Neural activity evoked in vivo by activation of cell-type-specific expression of ChR2. (a) Schematic of the placement of the unjacketed optical fiber and extracellular electrode array within the craniotomy (dashed line). Both the optical fiber and the electrodes were placed several hundred micrometers from the original virus injection site (asterisk). (b) Individual 1-ms pulses of 473 nm light at 46 mW mm⁻² through the optical fiber reliably evoked a single action potential from a fast-spiking, PV⁺ inhibitory interneuron in the primary somatosensory cortex in this multiunit recording. (c) A 100-ms light pulse at the same power level evoked a sustained period of elevated firing (~220 Hz) from a fast-spiking interneuron in this single-unit recording. (d) ChR2 can also be used in conjunction with intracellular recordings in vivo. The traces show the membrane potential of a regular spiking, putative excitatory neuron in a PV-Cre mouse expressing ChR2 in fast-spiking inhibitory interneurons. Local inhibitory interneurons were repeatedly stimulated with 1-ms light pulses while the regular spiking cell was held at varying membrane potentials.

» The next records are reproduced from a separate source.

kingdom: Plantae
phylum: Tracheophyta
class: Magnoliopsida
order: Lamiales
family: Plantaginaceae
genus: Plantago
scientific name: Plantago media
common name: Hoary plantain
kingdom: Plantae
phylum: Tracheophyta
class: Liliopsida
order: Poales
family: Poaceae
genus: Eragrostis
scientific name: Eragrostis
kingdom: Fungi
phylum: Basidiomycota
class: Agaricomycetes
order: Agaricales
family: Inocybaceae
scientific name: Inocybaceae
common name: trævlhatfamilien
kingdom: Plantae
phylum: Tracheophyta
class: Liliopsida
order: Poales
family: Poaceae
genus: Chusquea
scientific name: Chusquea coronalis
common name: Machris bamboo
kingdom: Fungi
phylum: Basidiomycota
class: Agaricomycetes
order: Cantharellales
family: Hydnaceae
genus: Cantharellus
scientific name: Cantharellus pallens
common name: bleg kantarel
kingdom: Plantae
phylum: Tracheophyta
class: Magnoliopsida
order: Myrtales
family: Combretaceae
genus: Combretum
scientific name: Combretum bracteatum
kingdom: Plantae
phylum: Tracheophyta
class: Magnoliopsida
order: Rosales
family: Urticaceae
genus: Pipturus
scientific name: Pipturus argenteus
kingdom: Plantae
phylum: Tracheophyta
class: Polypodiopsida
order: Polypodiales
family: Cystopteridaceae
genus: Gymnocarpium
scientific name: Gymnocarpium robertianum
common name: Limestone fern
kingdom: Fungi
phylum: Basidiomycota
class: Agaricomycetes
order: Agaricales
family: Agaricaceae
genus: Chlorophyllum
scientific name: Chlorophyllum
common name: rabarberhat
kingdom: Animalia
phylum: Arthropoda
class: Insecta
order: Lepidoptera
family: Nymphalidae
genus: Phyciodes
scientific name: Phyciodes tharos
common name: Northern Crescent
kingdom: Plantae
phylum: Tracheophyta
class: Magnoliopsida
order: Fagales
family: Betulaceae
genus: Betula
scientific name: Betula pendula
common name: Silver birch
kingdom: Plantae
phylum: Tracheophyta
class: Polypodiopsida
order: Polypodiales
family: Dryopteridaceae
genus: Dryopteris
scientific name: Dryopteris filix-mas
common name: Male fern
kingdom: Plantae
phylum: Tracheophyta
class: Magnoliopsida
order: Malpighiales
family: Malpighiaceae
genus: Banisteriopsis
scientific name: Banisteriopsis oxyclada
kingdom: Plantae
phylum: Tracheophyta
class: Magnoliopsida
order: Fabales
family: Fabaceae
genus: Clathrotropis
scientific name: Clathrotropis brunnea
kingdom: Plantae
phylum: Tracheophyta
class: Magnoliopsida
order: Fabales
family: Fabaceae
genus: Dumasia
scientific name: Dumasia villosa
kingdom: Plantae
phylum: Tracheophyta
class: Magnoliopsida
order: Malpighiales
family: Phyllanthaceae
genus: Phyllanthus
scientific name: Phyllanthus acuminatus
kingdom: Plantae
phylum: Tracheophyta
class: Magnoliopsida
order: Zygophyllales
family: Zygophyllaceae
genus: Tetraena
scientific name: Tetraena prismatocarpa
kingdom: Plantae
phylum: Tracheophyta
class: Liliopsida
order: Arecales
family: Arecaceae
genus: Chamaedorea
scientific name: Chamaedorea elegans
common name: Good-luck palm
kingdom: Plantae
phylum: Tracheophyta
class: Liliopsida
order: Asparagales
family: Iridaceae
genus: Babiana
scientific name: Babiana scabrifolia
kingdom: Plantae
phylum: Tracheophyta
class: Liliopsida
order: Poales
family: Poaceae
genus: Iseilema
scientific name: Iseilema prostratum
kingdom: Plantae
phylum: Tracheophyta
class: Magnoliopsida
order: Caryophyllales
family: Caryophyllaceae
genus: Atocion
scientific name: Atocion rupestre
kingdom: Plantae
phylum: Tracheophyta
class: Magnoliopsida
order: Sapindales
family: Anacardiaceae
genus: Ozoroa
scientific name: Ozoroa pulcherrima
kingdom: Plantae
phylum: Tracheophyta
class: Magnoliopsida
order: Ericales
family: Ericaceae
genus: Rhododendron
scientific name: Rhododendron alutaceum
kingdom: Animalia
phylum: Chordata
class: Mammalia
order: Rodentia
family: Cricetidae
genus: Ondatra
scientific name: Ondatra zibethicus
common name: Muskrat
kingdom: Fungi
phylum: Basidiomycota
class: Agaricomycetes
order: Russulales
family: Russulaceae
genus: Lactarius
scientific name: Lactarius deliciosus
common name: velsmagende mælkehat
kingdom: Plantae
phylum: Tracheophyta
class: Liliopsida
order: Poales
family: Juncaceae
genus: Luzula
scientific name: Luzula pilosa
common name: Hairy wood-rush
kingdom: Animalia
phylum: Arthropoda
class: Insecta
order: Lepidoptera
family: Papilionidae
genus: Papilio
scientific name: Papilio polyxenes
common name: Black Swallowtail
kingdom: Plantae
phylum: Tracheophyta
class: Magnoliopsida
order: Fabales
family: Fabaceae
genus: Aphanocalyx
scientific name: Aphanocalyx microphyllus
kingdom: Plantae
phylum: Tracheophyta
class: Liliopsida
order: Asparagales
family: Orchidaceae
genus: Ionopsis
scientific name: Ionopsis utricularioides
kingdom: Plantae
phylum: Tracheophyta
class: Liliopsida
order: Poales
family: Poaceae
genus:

The inhibitory post-synaptic potentials (IPSPs) resulting from light-evoked activation of presynaptic inhibitory interneurons reversed around − 70 mV, indicating a fast, GABA_A-mediated chloride conductance.

Figure 3

Elimination of light-induced artifacts in recordings of the local field potential. (a) Direct exposure of metal electrodes to the laser beam causes large electrical artifacts. These examples are taken from recordings in a cortical site not transduced with AAV-DIO-ChR2-mCherry. A glass pipette with a nonreflective coating was placed in the superficial cortex ~350 μm away from a tungsten electrode. The shaft and exposed tip of the tungsten electrode were directly in the cone of blue light, as shown by the schematic to the right. Under these conditions, pulses of laser light (68 mW mm⁻²; blue trace) caused a large, repeated artifact in the LFP recording from the metal electrode (upper black trace). The artifact started at the onset of each light pulse and lasted at least 8 ms after the end of the light pulse (see inset). Simultaneous recordings from a glass pipette whose shaft was in the light cone under the optical fiber did not show any light-induced artifacts (lower black trace). (b) Similar artifacts were observed when the LFP was recorded from a cortical site containing interneurons transduced with AAV DIO ChR2-mCherry (red dots). In this case, the LFP recorded on the metal electrode shows a gamma oscillation induced by stimulating the fast-spiking interneurons at 40 Hz, but the oscillation signal is obscured by the light-induced artifact caused by the shaft of the metal electrode intersecting the laser beam (upper trace). In contrast, the simultaneous recording from the glass electrode shows the gamma oscillation in the absence of the artifact (middle trace), as highlighted by the filtered glass electrode LFP (lower trace). (c) Artifacts in the metal electrode recordings can be eliminated by changing the angle of the electrode so that the shaft does not intersect the laser beam, as shown in the schematic to the right. In this example, the signal on the angled metal electrode (upper traces) agrees well with the signal on the glass electrode (lower traces).